→ **Source information**
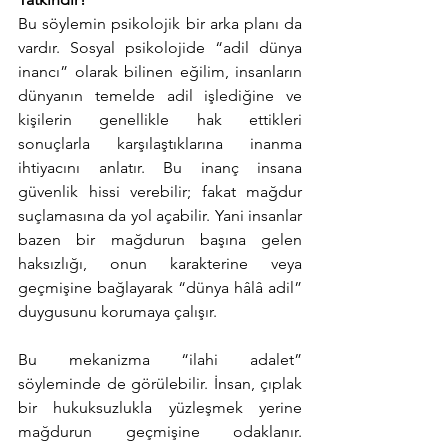
Bu söylemin psikolojik bir arka planı da 
vardır. Sosyal psikolojide “adil dünya 
inancı” olarak bilinen eğilim, insanların 
dünyanın temelde adil işlediğine ve 
kişilerin genellikle hak ettikleri 
sonuçlarla karşılaştıklarına inanma 
ihtiyacını anlatır. Bu inanç insana 
güvenlik hissi verebilir; fakat mağdur 
suçlamasına da yol açabilir. Yani insanlar 
bazen bir mağdurun başına gelen 
haksızlığı, onun karakterine veya 
geçmişine bağlayarak “dünya hâlâ adil” 
duygusunu korumaya çalışır.
Bu mekanizma “ilahi adalet” 
söyleminde de görülebilir. İnsan, çıplak 
bir hukuksuzlukla yüzleşmek yerine 
mağdurun geçmişine odaklanır. 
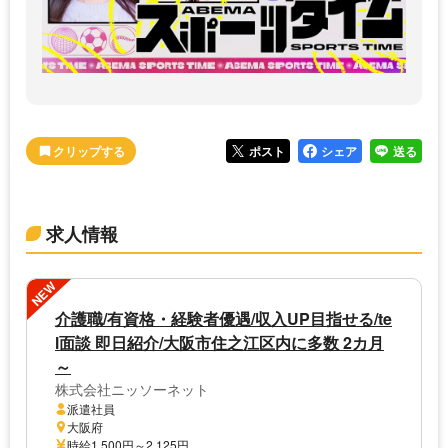
ポスト
シェア
送る
求人情報
NEW
介護職/有資格・経験者優遇/収入UP目指せる/te
l面談 即日紹介/大阪市住之江区内に多数 2カ月
～
株式会社ニッソーネット
派遣社員
大阪府
時給1,500円～2,125円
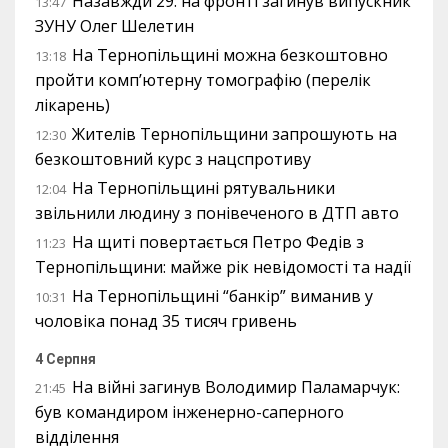
Назавжди 29: на фронті загинув випускник
13:47
ЗУНУ Олег Шелетин
На Тернопільщині можна безкоштовно
13:18
пройти комп’ютерну томографію (перелік
лікарень)
Жителів Тернопільщини запрошують на
12:30
безкоштовний курс з нацспротиву
На Тернопільщині рятувальники
12:04
звільнили людину з понівеченого в ДТП авто
На щиті повертається Петро Федів з
11:23
Тернопільщини: майже рік невідомості та надії
На Тернопільщині “банкір” виманив у
10:31
чоловіка понад 35 тисяч гривень
4 Серпня
На війні загинув Володимир Паламарчук:
21:45
був командиром інженерно-саперного
відділення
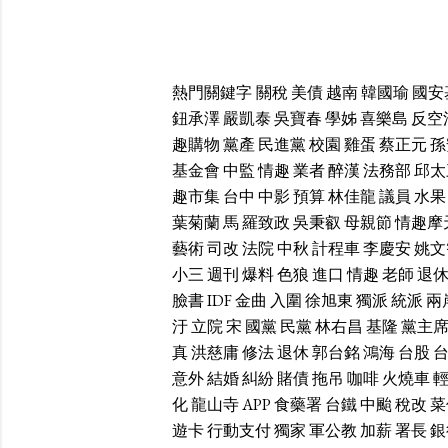
熱門關鍵字
關稅
美債
越南
韓國瑜
國安
鈕承澤
嚴凱泰
吳寶春
學姊
喜樂島
反空
趣購物
黨產
民進黨
校園
雞蛋
蔡正元
孫
基金會
中監
情趣
業者
醉漢
法務部
邱太
趣市集
台中
中影
預算
林佳龍
議員
水果
葉菊蘭
馬
羅致政
吳秉叡
母親節
情趣摩
藝術
司改
法院
中秋
計程車
李慶安
姚文
小三
週刊
爆料
色狼
進口
情趣
老師
退
臉書
IDF
金曲
入圍
徐旭東
獨派
統派
兩
汙
立院
宋
國黨
民黨
林右昌
基隆
黨主
真
洪慈庸
修法
退休
郭台銘
鴻海
台股
意外
結婚
糾紛
賭債
拖吊
咖啡
火燒車
化
龍山寺
APP
食藥署
台鐵
中颱
稅改
菜
遊卡
行動支付
獨家
軍公教
加薪
署長
銀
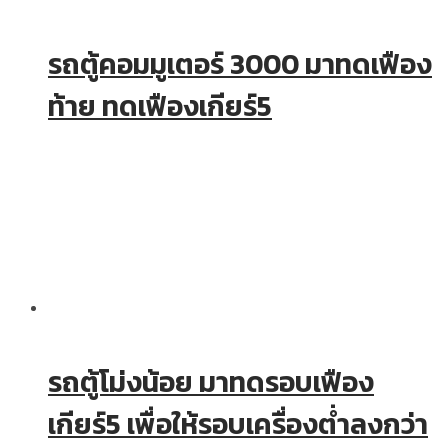
รถตู้คอมมูเตอร์ 3000 มาทดเฟือง
ท้าย ทดเฟืองเกียร์5
รถตู้โม่งน้อย มาทดรอบเฟือง
เกียร์5 เพื่อให้รอบเครื่องต่ำลงกว่า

→ **Action item**
Write out every line of text in the listing above without any changes, and leave the pictures out of your answer.

→ **Reply**
Bu söylemin psikolojik bir arka planı da 
vardır. Sosyal psikolojide “adil dünya 
inancı” olarak bilinen eğilim, insanların 
dünyanın temelde adil işlediğine ve 
kişilerin genellikle hak ettikleri 
sonuçlarla karşılaştıklarına inanma 
ihtiyacını anlatır. Bu inanç insana 
güvenlik hissi verebilir; fakat mağdur 
suçlamasına da yol açabilir. Yani insanlar 
bazen bir mağdurun başına gelen 
haksızlığı, onun karakterine veya 
geçmişine bağlayarak “dünya hâlâ adil” 
duygusunu korumaya çalışır.
Bu mekanizma “ilahi adalet” 
söyleminde de görülebilir. İnsan, çıplak 
bir hukuksuzlukla yüzleşmek yerine 
mağdurun geçmişine odaklanır. 
ポスト
シェア
送る
求人情報
NEW
介護職/有資格・経験者優遇/収入UP目指せる/te
l面談 即日紹介/大阪市住之江区内に多数 2カ月
～
株式会社ニッソーネット
派遣社員
大阪府
時給1,500円～2,125円
Назавжди 29: на фронті загинув випускник
13:47
ЗУНУ Олег Шелетин
На Тернопільщині можна безкоштовно
13:18
пройти комп’ютерну томографію (перелік
лікарень)
Жителів Тернопільщини запрошують на
12:30
безкоштовний курс з нацспротиву
На Тернопільщині рятувальники
12:04
звільнили людину з понівеченого в ДТП авто
На щиті повертається Петро Федів з
11:23
Тернопільщини: майже рік невідомості та надії
На Тернопільщині “банкір” виманив у
10:31
чоловіка понад 35 тисяч гривень
4 Серпня
На війні загинув Володимир Паламарчук:
21:45
був командиром інженерно-саперного
відділення
熱門關鍵字
關稅
美債
越南
韓國瑜
國安
鈕承澤
嚴凱泰
吳寶春
學姊
喜樂島
反空
趣購物
黨產
民進黨
校園
雞蛋
蔡正元
孫
基金會
中監
情趣
業者
醉漢
法務部
邱太
趣市集
台中
中影
預算
林佳龍
議員
水果
葉菊蘭
馬
羅致政
吳秉叡
母親節
情趣摩
藝術
司改
法院
中秋
計程車
李慶安
姚文
小三
週刊
爆料
色狼
進口
情趣
老師
退
臉書
IDF
金曲
入圍
徐旭東
獨派
統派
兩
汙
立院
宋
國黨
民黨
林右昌
基隆
黨主
真
洪慈庸
修法
退休
郭台銘
鴻海
台股
意外
結婚
糾紛
賭債
拖吊
咖啡
火燒車
化
龍山寺
APP
食藥署
台鐵
中颱
稅改
菜
遊卡
行動支付
獨家
軍公教
加薪
署長
銀
รถตู้คอมมูเตอร์ 3000 มาทดเฟือง
ท้าย ทดเฟืองเกียร์5
รถตู้โม่งน้อย มาทดรอบเฟือง
เกียร์5 เพื่อให้รอบเครื่องต่ำลงกว่า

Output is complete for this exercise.